Plaza Cinema
- Interactive map of Plaza Cinema
- Location: NC Kelkar Rd, Dadar, Mumbai, India
- Capacity: 880
- Type: Cinema Hall
- Public transit: Dadar

Construction
- Opened: 1935; 91 years ago

= Plaza cinema, Mumbai =

Cinema in Dadar, Mumbai, India

Plaza is a single-screen cinema hall in the Dadar locality of Mumbai, Maharashtra. It has a single screen and a capacity of 880 seats.

In the 1930s, the cinema was bought by Sakharam Govindji Keni from a Parsi owner. A 2005 Times of India reports informs that V. Shantaram trust sold their rights to run the cinema to Himani & Co., and that Kiran Shantaram, V. Shantaram's son and a trustee of the V. Shantaram trust was the general manager of the cinema.
Kiran Shantaram is a former sheriff of Mumbai and the head of the Asian Film Foundation.

The Plaza was one of the three cinema halls screening films in the seventh Asian Film Festival.
It is an important theatre for the screening of Marathi cinema.
According to Marathi film critic Amit Bhandari, it "is not a mere theatre but the reflection of aspirations of more than three generations of actors... Marathi theatre has given stalwart character artistes to both Marathi and Hindi movies. From Neelu Phule, Shreeram Lagu, Bhakti Barve, Nana Patekar, Reema Lagu, to Laxmikant Berde, Makarand Anaspure and many others — they have all stood outside the Shivaji Mandir drama theatre gates and looked across the street at Plaza hoping to see their faces smiling down from the hoardings..."

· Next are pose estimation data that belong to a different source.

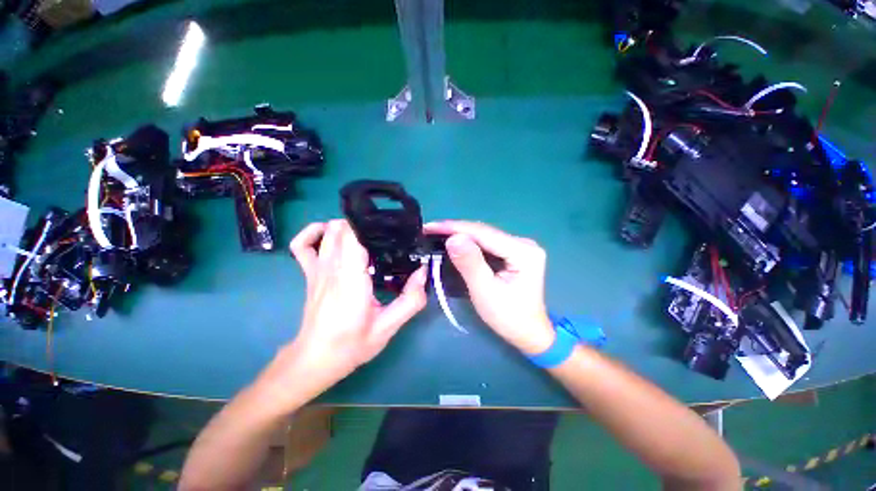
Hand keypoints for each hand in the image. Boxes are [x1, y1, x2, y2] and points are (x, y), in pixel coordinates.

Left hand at [261, 220, 427, 405]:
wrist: (315, 359)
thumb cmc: (352, 344)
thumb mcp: (388, 327)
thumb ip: (410, 300)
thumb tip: (423, 273)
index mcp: (351, 278)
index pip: (355, 236)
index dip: (374, 226)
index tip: (393, 228)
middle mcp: (332, 267)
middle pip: (344, 228)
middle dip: (366, 225)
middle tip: (386, 235)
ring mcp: (317, 269)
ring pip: (328, 231)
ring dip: (348, 226)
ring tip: (367, 236)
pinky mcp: (310, 273)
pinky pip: (302, 244)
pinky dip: (314, 232)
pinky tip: (330, 235)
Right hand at [424, 221, 554, 354]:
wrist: (527, 332)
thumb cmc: (508, 317)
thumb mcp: (485, 291)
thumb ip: (470, 263)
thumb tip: (453, 238)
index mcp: (523, 251)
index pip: (483, 233)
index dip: (454, 228)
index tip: (430, 227)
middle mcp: (523, 243)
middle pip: (483, 232)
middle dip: (455, 230)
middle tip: (429, 231)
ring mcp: (519, 246)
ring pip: (483, 236)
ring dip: (460, 235)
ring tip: (436, 234)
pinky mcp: (512, 252)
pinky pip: (486, 244)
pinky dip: (468, 244)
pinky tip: (454, 243)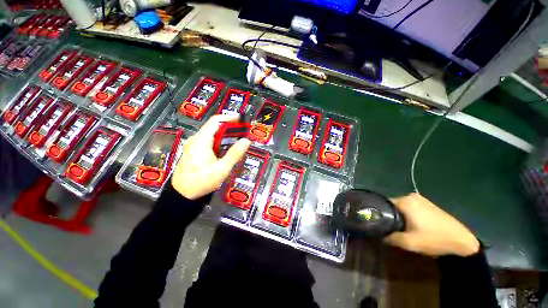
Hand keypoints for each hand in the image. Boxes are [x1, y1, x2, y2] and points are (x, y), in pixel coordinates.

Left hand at [171, 115, 250, 199]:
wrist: (182, 195)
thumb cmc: (201, 181)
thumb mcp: (221, 168)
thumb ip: (235, 154)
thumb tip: (247, 141)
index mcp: (202, 140)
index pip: (216, 121)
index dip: (230, 118)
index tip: (243, 121)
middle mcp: (197, 139)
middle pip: (215, 127)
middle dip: (231, 129)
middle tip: (244, 134)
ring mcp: (194, 145)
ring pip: (213, 135)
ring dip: (226, 136)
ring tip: (239, 141)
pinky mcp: (194, 152)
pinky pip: (210, 142)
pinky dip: (220, 143)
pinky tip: (227, 150)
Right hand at [385, 193, 479, 256]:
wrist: (462, 242)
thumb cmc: (434, 239)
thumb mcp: (409, 242)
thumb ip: (390, 237)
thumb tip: (378, 234)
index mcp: (405, 201)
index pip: (383, 204)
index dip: (379, 214)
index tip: (378, 223)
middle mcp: (411, 196)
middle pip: (393, 205)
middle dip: (390, 216)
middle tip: (389, 228)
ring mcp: (421, 199)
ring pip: (402, 207)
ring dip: (399, 216)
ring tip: (399, 228)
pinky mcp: (428, 204)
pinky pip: (411, 208)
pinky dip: (408, 215)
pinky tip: (411, 225)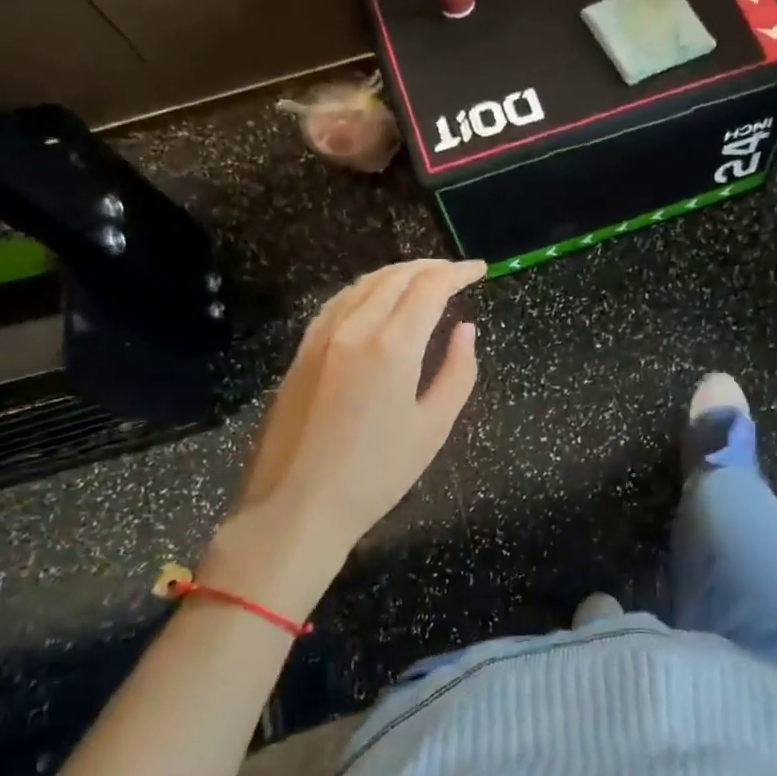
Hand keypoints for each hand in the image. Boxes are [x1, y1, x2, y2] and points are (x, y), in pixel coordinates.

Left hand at [202, 259, 484, 611]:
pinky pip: (338, 303)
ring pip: (363, 285)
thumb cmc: (376, 474)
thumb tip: (465, 329)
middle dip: (430, 267)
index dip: (457, 273)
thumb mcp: (433, 427)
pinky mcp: (301, 353)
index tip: (480, 269)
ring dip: (398, 274)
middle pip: (395, 277)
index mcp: (391, 346)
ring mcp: (321, 338)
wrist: (296, 508)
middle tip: (457, 272)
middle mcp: (354, 328)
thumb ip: (457, 370)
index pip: (429, 288)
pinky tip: (375, 300)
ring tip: (422, 279)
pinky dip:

The cinema was one of the 13 places where bomb blasts occurred in Mumbai on 12 March 1993. 10 persons died and 37 were injured. This blast occurred at 3.13 PM. The Nana Patekar, Raaj Kumar movie Tirangaa was playing at the hall. The movie started at 3.00 pm a little after the earlier show had finished. There were 881 spectators in the hall. Shantaram later recalled that had the bomb gone off during the change over there would have been hundreds of casualties.